Concepedia

Abstract

Abstract Much recent work on automatic history matching and data assimilation has focused on the adjustment of simulator gridblock permeabilities and porosities. Here, we show that when production data are assimilated into reservoir models with the ensemble Kalman filter, it is relatively easy to account for uncertainty in the depths of the initial fluid contacts and provide estimates of these depths in addition to the traditional estimates of rock properties fields. The contact depths strongly affect the initial oil in place and cumulative oil production.
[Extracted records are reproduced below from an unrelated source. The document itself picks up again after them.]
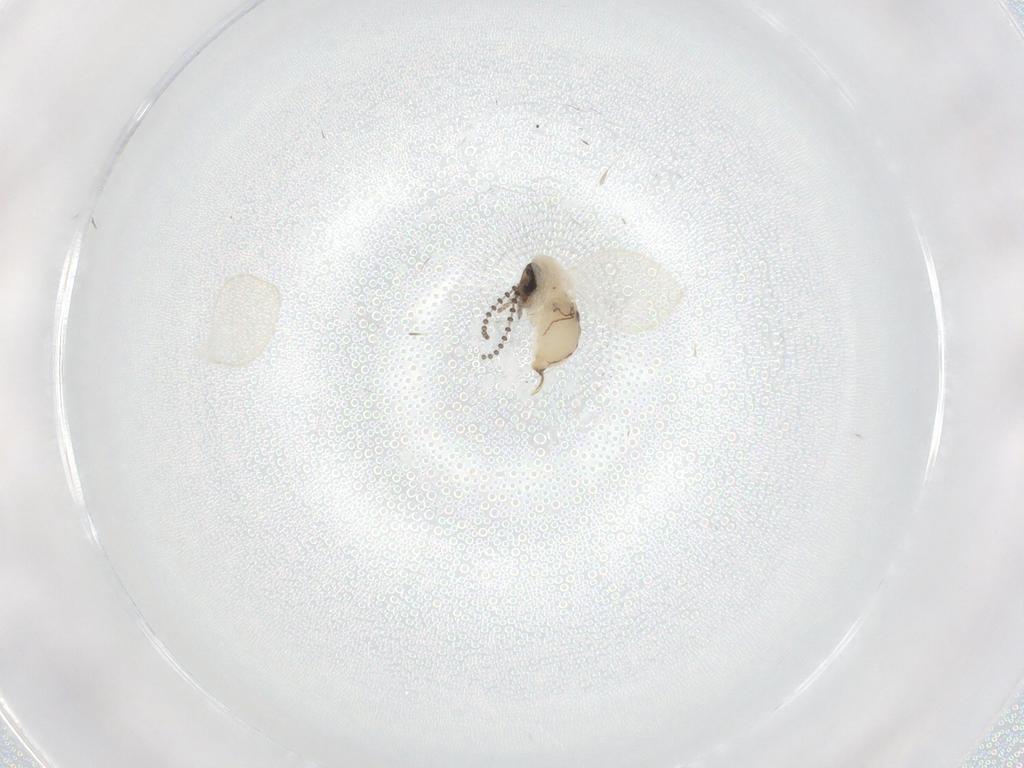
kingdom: Animalia
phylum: Arthropoda
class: Insecta
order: Diptera
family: Psychodidae
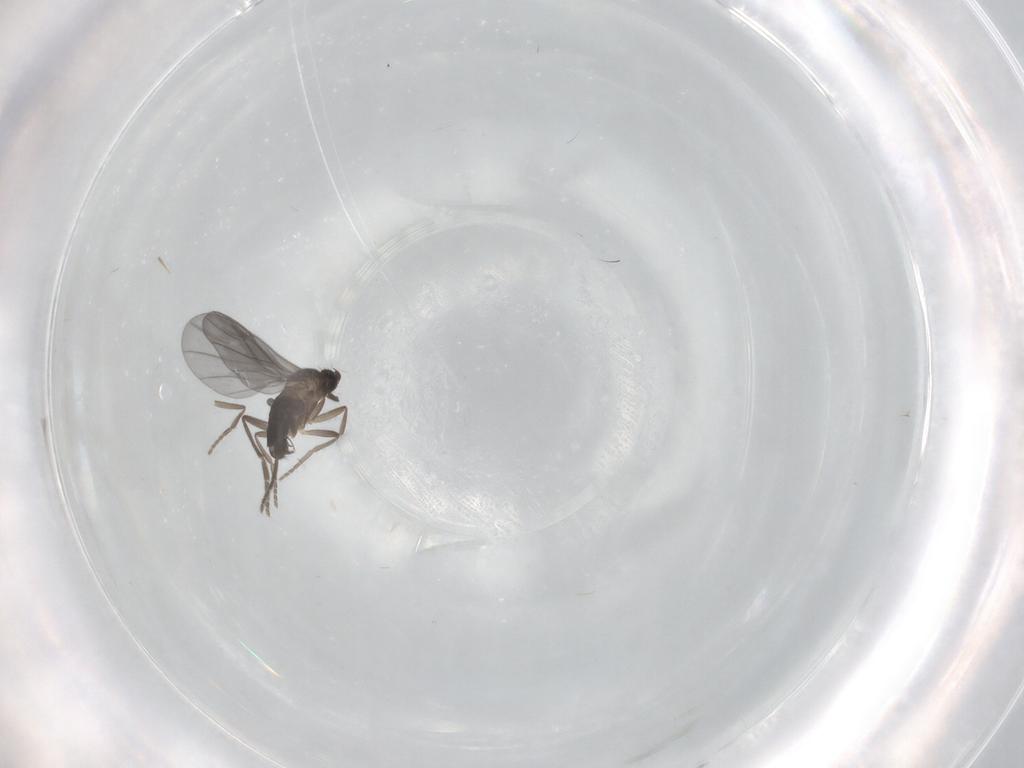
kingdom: Animalia
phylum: Arthropoda
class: Insecta
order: Diptera
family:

We demonstrate that if one uses fixed, but incorrect fluid contacts when assimilating data with EnKF, reasonable matches of production data are obtained, but future performance predictions are inaccurate and severely biased. Considering these same inaccurate contact depths as the means of probability density functions for the two depths and including both the contact depths and rock property fields in the EnKF state vector, we obtain improved performance predictions compared with the case where incorrect depths are assumed to be correct. With uncertain initial fluid contacts, the estimates of the location (depths) of the contacts obtained by matching production data are more accurate than the prior estimates, but unfortunately, do not always provide an improved estimate of the thickness of the oil column. However, this is reflected in a larger estimated uncertainty in the predictions. In the reservoir engineering community, there exists some uncertainty about whether performance prediction runs with a reservoir simulator should be made by predicting forward from the end of data assimilation or by rerunning the reservoir simulator from time zero using the final ensemble of reservoir parameters obtained at the final data assimilation step. We show that if the model error is negligible and the relation between data and the combined state vector is linear, then both procedures give the same predictions. We demonstrate, that for the nonlinear examples considered here the two procedures give reasonably consistent results, although rerunning from time zero tends to give slightly larger estimates of uncertainty in the predictions.